Below is the <gainresponse>
for the wo_gain.platform
file. Note that
the gain of 1
effectively acts as a "pass through" for the radiance to
the output image file:
<gainresponse>
<gainmodel type="linear">
<gain>1.0</gain>
<bias>0.0</bias>
</gainmodel>
<gainmodel type="linear">
<gain>1.0</gain>
<bias>0.0</bias>
</gainmodel>
</gainresponse>
Below is the <gainresponse>
for the w_gain.platform
file. The linear
gain model used with the upper half of the array uses a scale that maps
the radiance from the brightest panel (panel #5) to the maximum 8-bit value
of 255. The non-linear gain setup describes a linear gain region that
spans the middle 3 panels (panels #2, #3 and #4) and
<gainresponse>
<gainmodel type="linear">
<gain>3.52e+04</gain>
<bias>-8.72</bias>
</gainmodel>
<gainmodel type="nonlinear">
<entry>
<input>3.464e-03</input>
<output>113.0</output>
</entry>
<entry>
<input>5.196e-03</input>
<output>170.0</output>
</entry>
<entry>
<input>6.927e-03</input>
<output>255.0</output>
</entry>
</lut>
</gainmodel>
</gainresponse>
The table below summarizes the unscaled (w/o gain) radiances and the resulting scaled (w/ gain) values using the linear and non-linear gain models. Note that the non-linear case maps all input radiances lower than the first LUT entry and all input radiances greater than the last LUT entry to the corresponding output value for the respective entry.

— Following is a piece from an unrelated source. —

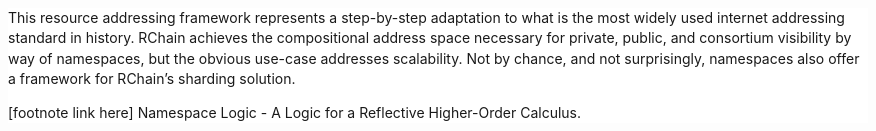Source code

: This resource addressing framework represents a step-by-step adaptation to what is the most widely used internet addressing standard in history. RChain achieves the compositional address space necessary for private, public, and consortium visibility by way of namespaces, but the obvious use-case addresses scalability. Not by chance, and not surprisingly, namespaces also offer a framework for RChain’s sharding solution.

\[footnote link here\] Namespace Logic - A Logic for a Reflective Higher-Order Calculus.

Material | Radiance | Linear | Non-Linear |
---|---|---|---|
Background |
8.659e-04 |
28.3 |
113.0 |
Panel #1 |
1.732e-04 |
56.6 |
113.0 |
Panel #2 |
3.464e-03 |
113.3 |
113.0 |
Panel #3 |
5.196e-03 |
170.0 |
170.0 |
Panel #4 |
6.927e-03 |
226.6 |
255.0 |
Panel #5 |
7.272e-03 |
254.9 |
255.0 |
Setup
This section includes any step-by-step instructions for running and
visualizing the simulations. There are two simulations: unscaled
(w/o gain) and scaled (w/ gain) that have corresponding platform
files (wo_gain.platform
and w_gain.platform
) and simulation
files (wo_gain.sim
and w_gain.sim
).
To run eith simulation, perform the following steps:
-
Run the DIRSIG corresponding
.sim
file -
Load the resulting
demo.img
radiance file in the image viewer.
Results
The image below is the result of the wo_gain.sim
, which results in
conventional DIRSIG radiance image.

The image below is the result of the w_gain.sim
, which results in
an output image that has values scaled to 0 → 255 and which features
unique scaling models for the upper and lower half of the focal plane.